Los perseguidos son conocidos, aquellos que suponían una diferencia religiosa, política, social, incluso biológica «contaminante» para la comunidad. Lo más novedoso que se encuentra en este libro es el conocimiento detallado de las personas que delataban a otras y los motivos de las denuncias. Los delatores solían ser de clase baja o trabajadores, y tan solo un 20% eran mujeres. Los hombres denunciaban a sus compañeros de trabajo o de ocio, sobre todo de la taberna, mientras que ellas acusaban a sus maridos, parientes y vecinos. En muchos casos se trataba de ajustes de cuentas, o simplemente para quitar de circulación al amante o esposa de su pareja, o parientes. Esto mismo relataba, por ejemplo, Art Spiegelman, en su novela gráfica «Maus. Relato de un superviviente» (1991), ganadora del premio Pulitzer, basada en una historia real: la denuncia de un judío a sus familiares para quitárselos de en medio. No en vano, la Gestapo tuvo un papel central en la «Solución final» contra los judíos.
Falsas delaciones
La Gestapo recibía sobre todo denuncias por motivos personales, hasta el punto de que desarrollaron un sistema para detectar falsas delaciones, aunque no las castigaban para que la gente se animara a vigilar a sus conciudadanos. Un caso típico es el de la mujer que declaró a la Gestapo que su marido hacía comentarios despectivos sobre el régimen nazi, cuando en realidad quería quitarlo de circulación para tener una aventura o deshacerse de él. La mayoría de maridos eran denunciados por motivos morales subyacentes: infidelidades, alcoholismo, o maltrato. Pero incluso detrás de la investigación de estos casos había un motivo político: la Gestapo creía que las conductas «desviadas» de las esposas de soldados minaban la moral en el Ejército. De hecho, fueron encarceladas unas 10.000 mujeres, de las cuales una gran parte fue por entrar en «contacto prohibido» con otra persona.
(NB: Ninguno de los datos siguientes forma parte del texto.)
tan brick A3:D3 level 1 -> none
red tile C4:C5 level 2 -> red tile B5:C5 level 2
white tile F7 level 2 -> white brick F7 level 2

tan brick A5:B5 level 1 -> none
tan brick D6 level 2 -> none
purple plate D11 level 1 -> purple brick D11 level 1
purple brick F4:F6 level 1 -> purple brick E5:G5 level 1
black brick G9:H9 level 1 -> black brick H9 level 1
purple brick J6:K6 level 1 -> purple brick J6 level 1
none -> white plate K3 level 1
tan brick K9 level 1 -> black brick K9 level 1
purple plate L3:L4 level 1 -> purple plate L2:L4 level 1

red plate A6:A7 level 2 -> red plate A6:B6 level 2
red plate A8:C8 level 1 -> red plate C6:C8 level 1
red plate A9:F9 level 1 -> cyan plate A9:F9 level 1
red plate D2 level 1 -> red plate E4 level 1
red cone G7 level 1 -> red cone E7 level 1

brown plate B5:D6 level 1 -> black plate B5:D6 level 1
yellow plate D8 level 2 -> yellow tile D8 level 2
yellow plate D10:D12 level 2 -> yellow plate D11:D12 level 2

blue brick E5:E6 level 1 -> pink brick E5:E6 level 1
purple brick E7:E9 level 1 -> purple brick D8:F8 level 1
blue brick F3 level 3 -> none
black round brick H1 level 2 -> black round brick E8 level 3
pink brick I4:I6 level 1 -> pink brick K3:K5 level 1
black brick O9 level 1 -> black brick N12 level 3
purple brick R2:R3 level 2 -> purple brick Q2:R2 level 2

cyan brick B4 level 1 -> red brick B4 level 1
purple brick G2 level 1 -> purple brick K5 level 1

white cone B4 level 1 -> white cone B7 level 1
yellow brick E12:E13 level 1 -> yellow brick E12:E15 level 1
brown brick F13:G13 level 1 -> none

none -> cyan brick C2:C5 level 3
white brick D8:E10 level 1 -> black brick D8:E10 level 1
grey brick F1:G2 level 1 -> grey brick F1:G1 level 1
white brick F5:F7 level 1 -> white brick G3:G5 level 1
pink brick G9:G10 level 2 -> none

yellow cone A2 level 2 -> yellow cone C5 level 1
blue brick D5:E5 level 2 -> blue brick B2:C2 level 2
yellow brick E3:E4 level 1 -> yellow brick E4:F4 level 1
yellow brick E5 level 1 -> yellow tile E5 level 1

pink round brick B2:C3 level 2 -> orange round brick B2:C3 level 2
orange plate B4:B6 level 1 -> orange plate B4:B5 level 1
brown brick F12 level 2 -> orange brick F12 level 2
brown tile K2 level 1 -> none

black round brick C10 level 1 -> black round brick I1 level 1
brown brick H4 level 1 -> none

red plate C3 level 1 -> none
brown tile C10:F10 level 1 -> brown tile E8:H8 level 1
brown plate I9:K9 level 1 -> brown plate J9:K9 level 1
La persecución por motivos políticos fue minuciosa. Comunistas, socialistas, liberales, o simplemente demócratas, eran carne de la Gestapo. Panfletos con lemas tan sencillos como un «Alzaos, pueblo. Vuestro Führer miente. Romped la cruz del asesinato», escuchar radios extranjeras, o proferir chistes sobre Hitler, eran merecedores de la máxima condena. Los comunistas fueron el colectivo político más perseguido porque eran muy activos en la divulgación de «literatura de traición», a pesar del pacto entre Hitler y Stalin. Es más; el 70% de los exiliados comunistas alemanes en la URSS fueron purgados por los soviéticos. La Gestapo fue un agente más de la política eugenésica del régimen, en la que colaboraron las instituciones sanitarias y sociales. Así, se detenía a los «asociales»: homosexuales, prostitutas, mendigos, gitanos, o discapacitados físicos y mentales. La «depuración» fue profunda. Una parte esencial de los procesos de Núremberg fue el juicio a la Gestapo, declarada «organización criminal», así como a su creador Hermann Göring, gerifalte nazi que se suicidó con cianuro para no ser ejecutado.